**Exercise objective**
The data below is to be set down again exactly as written.

**Input data**
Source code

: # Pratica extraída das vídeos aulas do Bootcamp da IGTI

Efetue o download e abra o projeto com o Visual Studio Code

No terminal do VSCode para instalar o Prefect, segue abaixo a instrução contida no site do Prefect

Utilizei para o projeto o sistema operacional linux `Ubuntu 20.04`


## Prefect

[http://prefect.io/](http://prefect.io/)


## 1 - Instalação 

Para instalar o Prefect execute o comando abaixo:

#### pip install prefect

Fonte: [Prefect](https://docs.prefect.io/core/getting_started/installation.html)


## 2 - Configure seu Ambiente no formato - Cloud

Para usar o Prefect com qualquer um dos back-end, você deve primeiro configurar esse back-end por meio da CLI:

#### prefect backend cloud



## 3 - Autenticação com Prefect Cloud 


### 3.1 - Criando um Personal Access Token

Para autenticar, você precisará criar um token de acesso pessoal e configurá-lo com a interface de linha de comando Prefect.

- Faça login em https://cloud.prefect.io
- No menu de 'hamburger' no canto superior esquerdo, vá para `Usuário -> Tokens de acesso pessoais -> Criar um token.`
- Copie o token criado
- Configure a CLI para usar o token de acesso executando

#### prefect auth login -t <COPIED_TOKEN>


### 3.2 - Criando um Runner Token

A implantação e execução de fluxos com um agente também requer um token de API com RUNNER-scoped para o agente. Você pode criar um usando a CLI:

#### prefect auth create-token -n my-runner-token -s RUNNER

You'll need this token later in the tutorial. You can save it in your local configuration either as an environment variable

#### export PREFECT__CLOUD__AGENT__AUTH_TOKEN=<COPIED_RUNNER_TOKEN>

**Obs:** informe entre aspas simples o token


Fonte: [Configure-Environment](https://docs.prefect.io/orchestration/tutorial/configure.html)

**Task solution**
Source code

: # Pratica extraída das vídeos aulas do Bootcamp da IGTI

Efetue o download e abra o projeto com o Visual Studio Code

No terminal do VSCode para instalar o Prefect, segue abaixo a instrução contida no site do Prefect

Utilizei para o projeto o sistema operacional linux `Ubuntu 20.04`


## Prefect

[http://prefect.io/](http://prefect.io/)


## 1 - Instalação 

Para instalar o Prefect execute o comando abaixo:

#### pip install prefect

Fonte: [Prefect](https://docs.prefect.io/core/getting_started/installation.html)


## 2 - Configure seu Ambiente no formato - Cloud

Para usar o Prefect com qualquer um dos back-end, você deve primeiro configurar esse back-end por meio da CLI:

#### prefect backend cloud



## 3 - Autenticação com Prefect Cloud 


### 3.1 - Criando um Personal Access Token

Para autenticar, você precisará criar um token de acesso pessoal e configurá-lo com a interface de linha de comando Prefect.

- Faça login em https://cloud.prefect.io
- No menu de 'hamburger' no canto superior esquerdo, vá para `Usuário -> Tokens de acesso pessoais -> Criar um token.`
- Copie o token criado
- Configure a CLI para usar o token de acesso executando

#### prefect auth login -t <COPIED_TOKEN>


### 3.2 - Criando um Runner Token

A implantação e execução de fluxos com um agente também requer um token de API com RUNNER-scoped para o agente. Você pode criar um usando a CLI:

#### prefect auth create-token -n my-runner-token -s RUNNER

You'll need this token later in the tutorial. You can save it in your local configuration either as an environment variable

#### export PREFECT__CLOUD__AGENT__AUTH_TOKEN=<COPIED_RUNNER_TOKEN>

**Obs:** informe entre aspas simples o token


Fonte: [Configure-Environment](https://docs.prefect.io/orchestration/tutorial/configure.html)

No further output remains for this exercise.